§ EXERCISE: Render everything from the line containing "Thompson, ce film" down to the end of the rows as a Markdown table with a No. column numbering each line and a Line column holding its text. Leave out blank lines.
*** Opening GIVEN DATA ***
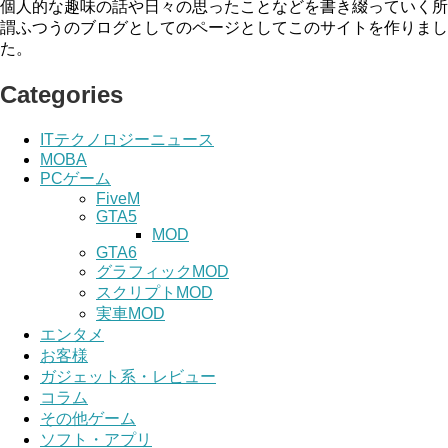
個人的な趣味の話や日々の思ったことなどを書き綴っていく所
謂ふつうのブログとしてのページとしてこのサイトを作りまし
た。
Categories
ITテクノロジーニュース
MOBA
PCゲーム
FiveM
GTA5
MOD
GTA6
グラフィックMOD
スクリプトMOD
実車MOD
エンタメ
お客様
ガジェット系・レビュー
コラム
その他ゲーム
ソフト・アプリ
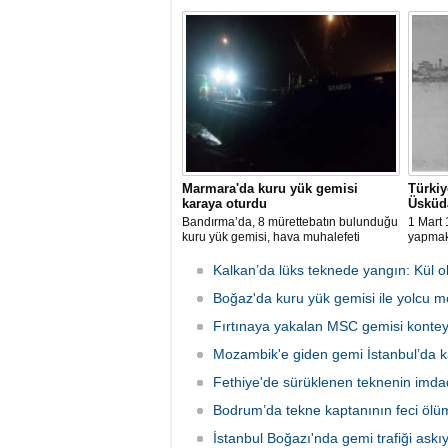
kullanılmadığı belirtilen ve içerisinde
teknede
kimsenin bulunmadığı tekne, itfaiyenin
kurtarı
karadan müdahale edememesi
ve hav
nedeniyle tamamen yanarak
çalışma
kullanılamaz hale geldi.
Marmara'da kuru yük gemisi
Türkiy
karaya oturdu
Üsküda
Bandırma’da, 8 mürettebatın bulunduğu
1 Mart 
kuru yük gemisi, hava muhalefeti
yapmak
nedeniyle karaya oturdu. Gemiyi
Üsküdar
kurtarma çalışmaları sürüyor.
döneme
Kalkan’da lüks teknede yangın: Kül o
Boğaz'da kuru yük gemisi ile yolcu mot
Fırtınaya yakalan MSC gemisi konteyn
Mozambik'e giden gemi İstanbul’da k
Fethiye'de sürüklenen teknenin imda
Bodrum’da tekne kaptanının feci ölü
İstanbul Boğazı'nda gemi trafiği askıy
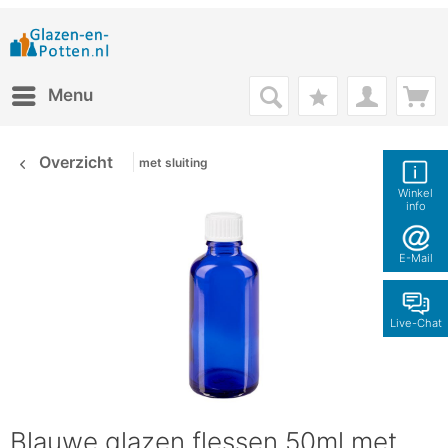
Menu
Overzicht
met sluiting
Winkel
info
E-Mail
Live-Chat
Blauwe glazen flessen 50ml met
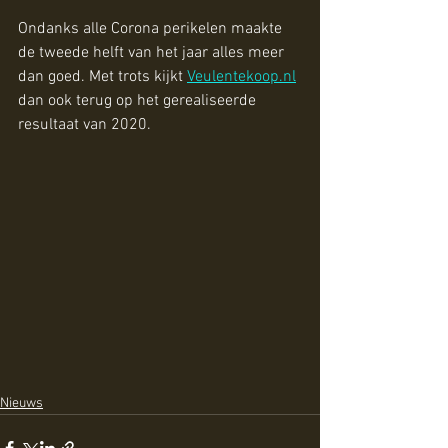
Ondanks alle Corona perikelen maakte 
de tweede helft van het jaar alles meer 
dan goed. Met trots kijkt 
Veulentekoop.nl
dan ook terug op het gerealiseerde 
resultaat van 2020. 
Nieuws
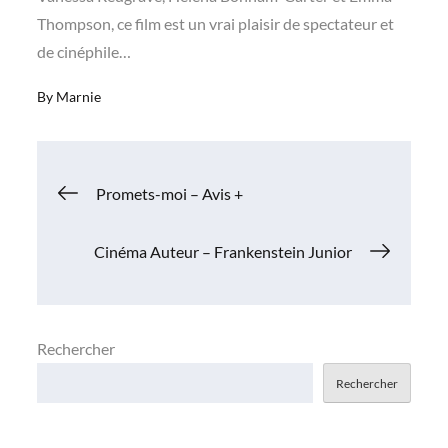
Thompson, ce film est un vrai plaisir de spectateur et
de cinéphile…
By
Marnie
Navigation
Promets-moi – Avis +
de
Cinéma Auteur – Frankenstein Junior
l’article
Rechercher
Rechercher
*** Closing GIVEN DATA ***
§ RESPONSE AREA:
| No. | Line |
|---|---|
| 1 | Thompson, ce film est un vrai plaisir de spectateur et |
| 2 | de cinéphile… |
| 3 | By |
| 4 | Marnie |
| 5 | Navigation |
| 6 | Promets-moi – Avis + |
| 7 | de |
| 8 | Cinéma Auteur – Frankenstein Junior |
| 9 | l’article |
| 10 | Rechercher |
| 11 | Rechercher |